Houses need not serve as tinder, Cohen says; they can be built with fire-resistant roof shingles and siding. "In California there were significant cases of communities that did not burn and did not evacuate because they were fire resistant." Some California communities require fire-resistant construction. Many others do not. "We have the ability to be compatible with fires," Cohen says. "But we mostly choose not to be."
No single action will reduce fires or their damage. Saw-wielding crews may thin the fuel load, but there is simply too much overgrown land. Prescribed burning, fires set on purpose, is a common, if risky, method. It remains to be seen if Americans will voluntarily stop moving into fire-prone areas, or if they will take to the idea of letting natural fires burn unchecked. The best approach would consider all these measures and apply each where appropriate. That would also require a rare symphony of government effort and public will.
And yet, regardless of policy, a basic problem remains: Fire is a force beyond control. Americans in particular have been reluctant to acknowledge that no government or technical solution, no matter how well funded, or brilliant, can halt natural processes or remove their power to affect lives. For this reason, and with an eye toward the increasing costs, many experts believe it is time for a new era of American responsibility, perhaps with policies like those in Australia, another country facing massive wildfires. There the government does not attempt to protect all private property. Responsibility is placed largely on individuals. Citizens are encouraged to evacuate well before wildfires arrive—when weather forecasts indicate danger—and government programs teach methods for making homes less vulnerable.
Mark Finney, the fire forecaster, lives in a fire-prone area outside Missoula. He decided long ago he would not depend on others to protect his home. So each autumn, before wet, cold weather leaks over the mountains, he waits for the humidity to be just right, for the wind to blow just so, and then he burns portions of his 50-acre spread. His two sons carry torches and stare at the flames. His old dog rolls in the ash and cloaks itself in soot. The small fires he creates clear dead, dry brush, surrounding him in the blue ink of low probability. When the big fire comes, it won't find much fuel. Odds are it will chew right past.
"I'll sit back with a beer and watch," he says, grinning. You can't know fire unless you play with it.

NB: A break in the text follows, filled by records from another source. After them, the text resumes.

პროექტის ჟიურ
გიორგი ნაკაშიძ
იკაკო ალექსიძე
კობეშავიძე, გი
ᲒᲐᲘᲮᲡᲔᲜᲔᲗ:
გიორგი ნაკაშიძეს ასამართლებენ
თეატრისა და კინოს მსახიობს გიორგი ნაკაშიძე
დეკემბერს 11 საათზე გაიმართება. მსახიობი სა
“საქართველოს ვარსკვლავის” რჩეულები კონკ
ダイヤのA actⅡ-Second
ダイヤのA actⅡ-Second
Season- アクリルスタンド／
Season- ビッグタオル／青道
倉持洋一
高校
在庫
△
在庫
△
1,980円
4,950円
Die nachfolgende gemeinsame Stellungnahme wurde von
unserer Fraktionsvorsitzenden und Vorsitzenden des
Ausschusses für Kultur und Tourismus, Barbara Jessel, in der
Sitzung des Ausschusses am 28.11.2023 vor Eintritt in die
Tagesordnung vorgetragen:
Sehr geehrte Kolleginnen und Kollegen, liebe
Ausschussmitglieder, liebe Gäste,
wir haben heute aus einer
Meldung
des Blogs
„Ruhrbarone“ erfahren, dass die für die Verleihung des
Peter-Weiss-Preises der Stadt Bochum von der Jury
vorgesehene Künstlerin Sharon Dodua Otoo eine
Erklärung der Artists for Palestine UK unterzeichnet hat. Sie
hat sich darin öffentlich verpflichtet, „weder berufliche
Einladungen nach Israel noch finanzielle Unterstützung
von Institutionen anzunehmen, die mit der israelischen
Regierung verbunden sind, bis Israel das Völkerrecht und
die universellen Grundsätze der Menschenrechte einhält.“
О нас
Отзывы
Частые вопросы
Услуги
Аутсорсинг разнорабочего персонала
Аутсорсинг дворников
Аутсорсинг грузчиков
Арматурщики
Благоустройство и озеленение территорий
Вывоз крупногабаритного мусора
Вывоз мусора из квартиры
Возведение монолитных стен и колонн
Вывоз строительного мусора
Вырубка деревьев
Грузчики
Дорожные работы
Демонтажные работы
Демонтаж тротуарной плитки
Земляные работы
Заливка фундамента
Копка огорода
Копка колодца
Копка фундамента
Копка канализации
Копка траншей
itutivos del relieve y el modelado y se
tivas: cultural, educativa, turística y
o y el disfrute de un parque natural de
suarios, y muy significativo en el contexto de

Finney's neighbors occasionally ask if they can borrow his fire-setting tools. He says no. His approach is not for everyone; it requires an intimate knowledge of fire and the landscape. But we can all pay closer attention to the choices we make, the environments we live in. In California, many of the homes destroyed last fall are already being rebuilt. With every new house raised in the chaparral or slotted into the evergreen forests of the Rockies, a wager is placed. It won't happen to us. In fire's terms, it is the equivalent of rebuilding below sea level in New Orleans. The water, the flames, will return. They always do.